1. Field of the Invention
The present invention relates to semiconductor integrated circuits and in particular to integrated circuits which are programmably configurable or include field programmable elements. This invention also relates to methods for forming such integrated circuits.
2. Discussion of Prior Art
Integrated circuits are manufactured using a sequence of masking steps to form a plurality of transistors, diodes and other active and passive regions in a substrate (typically called a "wafer") of semiconductor material (typically silicon). Insulating layers and interconnect layers are formed over the surface of the wafer to interconnect the transistors, diodes and active and passive regions. As integrated circuits become more complex, with hundreds of thousands if not millions of transistors on each integrated circuit, the dimensions of the active regions formed in the substrate become smaller. As these dimensions become smaller, more devices can be fabricated on a given area of silicon, but the yield (i.e., the number of useful devices obtained at the end of the manufacturing process divided by the largest number of useful devices theoretically possible) drops for many reasons. These reasons include, for example, processing defects (e.g., particulates, film defects and masking defects), errors in mask alignment, and unwanted impurities in the wafer. With certain complex integrated circuits, as many as 20 to 30 masking steps may be employed and as many as 3 or 4 layers of interconnects may be required in order to produce an operative integrated circuit. Each of the masking steps must be carried out correctly and each of the interconnect layers must be formed as intended to obtain a working integrated circuit.
As the sizes of integrated circuits are increased, the yield drops, thereby increasing the costs of the resulting functional integrated circuits. Moreover, as the number of masking steps and interconnect layers increases, the time required to obtain a finished integrated circuit increases because each of the fabrication steps must be carried out sequentially.
Existing field programmable semiconductor devices, such as EPROM, EEPROM, flash memory, programmable logic devices (PLDs), field programmable gate arrays (FPGAs), erasable programmable logic devices (EPLDs), and fuse PROM are manufactured by conventional semiconductor fabrication processes, whereby the devices are fabricated by a plurality of sequential semiconductor processing steps. As previously described, the sequential nature of these processing steps reduces the process yield.
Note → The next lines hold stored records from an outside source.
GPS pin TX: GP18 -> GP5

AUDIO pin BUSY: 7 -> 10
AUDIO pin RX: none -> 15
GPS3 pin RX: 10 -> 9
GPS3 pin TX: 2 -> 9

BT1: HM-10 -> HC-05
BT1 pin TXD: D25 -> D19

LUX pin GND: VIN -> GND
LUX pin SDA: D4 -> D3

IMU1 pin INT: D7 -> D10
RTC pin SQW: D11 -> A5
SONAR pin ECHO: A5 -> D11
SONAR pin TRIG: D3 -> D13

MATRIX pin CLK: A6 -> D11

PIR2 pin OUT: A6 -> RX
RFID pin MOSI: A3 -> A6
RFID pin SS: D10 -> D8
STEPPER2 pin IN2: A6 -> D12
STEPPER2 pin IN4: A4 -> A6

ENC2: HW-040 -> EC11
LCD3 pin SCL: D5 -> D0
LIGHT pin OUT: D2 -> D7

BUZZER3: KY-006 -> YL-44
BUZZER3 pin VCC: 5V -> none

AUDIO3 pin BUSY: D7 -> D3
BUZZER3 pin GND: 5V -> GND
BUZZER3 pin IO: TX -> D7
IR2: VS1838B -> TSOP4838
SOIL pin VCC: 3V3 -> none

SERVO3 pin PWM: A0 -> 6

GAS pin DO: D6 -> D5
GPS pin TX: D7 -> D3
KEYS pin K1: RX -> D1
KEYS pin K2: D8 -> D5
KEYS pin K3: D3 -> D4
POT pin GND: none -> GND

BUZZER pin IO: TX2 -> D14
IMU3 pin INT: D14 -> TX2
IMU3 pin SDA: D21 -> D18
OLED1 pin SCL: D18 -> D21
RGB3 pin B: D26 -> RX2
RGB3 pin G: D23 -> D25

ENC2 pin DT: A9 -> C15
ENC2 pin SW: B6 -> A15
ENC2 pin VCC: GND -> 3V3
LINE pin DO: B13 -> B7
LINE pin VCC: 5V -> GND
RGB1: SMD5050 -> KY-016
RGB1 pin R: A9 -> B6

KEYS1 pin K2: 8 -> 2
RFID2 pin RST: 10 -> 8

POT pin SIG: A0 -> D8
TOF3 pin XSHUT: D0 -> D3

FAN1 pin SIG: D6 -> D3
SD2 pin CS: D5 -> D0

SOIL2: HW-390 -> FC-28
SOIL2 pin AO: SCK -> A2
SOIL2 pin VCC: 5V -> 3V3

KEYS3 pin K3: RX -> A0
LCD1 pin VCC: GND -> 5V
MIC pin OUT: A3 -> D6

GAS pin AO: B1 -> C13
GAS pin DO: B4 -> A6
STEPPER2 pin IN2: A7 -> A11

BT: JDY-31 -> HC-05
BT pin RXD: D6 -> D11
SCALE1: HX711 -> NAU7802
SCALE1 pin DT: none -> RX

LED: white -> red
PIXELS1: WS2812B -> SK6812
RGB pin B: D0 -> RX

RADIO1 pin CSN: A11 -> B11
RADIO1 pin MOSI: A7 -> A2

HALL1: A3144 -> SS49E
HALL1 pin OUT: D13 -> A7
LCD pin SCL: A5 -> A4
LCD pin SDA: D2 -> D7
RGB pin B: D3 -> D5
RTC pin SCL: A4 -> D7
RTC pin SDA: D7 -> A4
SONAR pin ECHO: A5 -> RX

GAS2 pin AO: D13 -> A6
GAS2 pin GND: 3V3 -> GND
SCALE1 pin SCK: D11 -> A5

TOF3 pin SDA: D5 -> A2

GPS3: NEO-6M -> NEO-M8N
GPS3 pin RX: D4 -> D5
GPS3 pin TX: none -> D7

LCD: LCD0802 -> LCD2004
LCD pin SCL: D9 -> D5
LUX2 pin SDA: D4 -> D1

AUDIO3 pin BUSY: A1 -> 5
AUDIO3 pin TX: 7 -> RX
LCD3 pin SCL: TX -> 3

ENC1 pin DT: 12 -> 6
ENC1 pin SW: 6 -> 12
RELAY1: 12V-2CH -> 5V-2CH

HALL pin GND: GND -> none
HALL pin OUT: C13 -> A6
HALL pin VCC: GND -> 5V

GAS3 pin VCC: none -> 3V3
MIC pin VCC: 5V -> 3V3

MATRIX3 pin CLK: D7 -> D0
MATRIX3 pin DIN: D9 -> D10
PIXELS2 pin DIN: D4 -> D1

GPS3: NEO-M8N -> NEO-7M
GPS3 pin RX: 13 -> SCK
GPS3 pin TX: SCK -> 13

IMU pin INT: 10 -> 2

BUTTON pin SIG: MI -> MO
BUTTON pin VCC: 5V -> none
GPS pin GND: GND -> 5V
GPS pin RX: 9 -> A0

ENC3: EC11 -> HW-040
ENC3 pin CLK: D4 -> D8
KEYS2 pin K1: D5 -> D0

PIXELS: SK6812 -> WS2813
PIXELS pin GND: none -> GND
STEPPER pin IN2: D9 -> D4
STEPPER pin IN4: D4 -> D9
Moreover, the field programmable elements used in the field programmable semiconductor devices complicate the overall process as compared to standard semiconductor processes used to make, for example, conventional logic elements such as logic gates. As a result, the process used to manufacture field programmable semiconductor devices is generally more complex, and therefore more costly, than the process used to manufacture conventional logic elements. Furthermore, the technology required to fabricate field programmable elements is often not compatible with the standard technology required to fabricate conventional logic elements. This incompatibility results, at least in part, from the high voltages and/or currents used to program the field programmable elements. As a result, trade-offs must be made in parameters such as design layout, process film thickness and junction depth, for example, in order to allow both the field programmable elements and the logic elements of the field programmable semiconductor devices to be fabricated on the same wafer. The result of these trade-offs is a field programmable semiconductor device which performs more poorly than a device fabricated using separate design rules.
Accordingly, it is desirable to have a method and structure which reduces the manufacturing time associated with the fabrication of an integrated circuit. It is also desirable to have a method and structure which reduces the complexity of the fabrication process required to make complex integrated circuits, particularly field programmable semiconductor devices. It is also desirable to have a method and structure which allows optimal design rules to be utilized in the manufacture of integrated circuits which include both conventional logic elements and field programmable elements.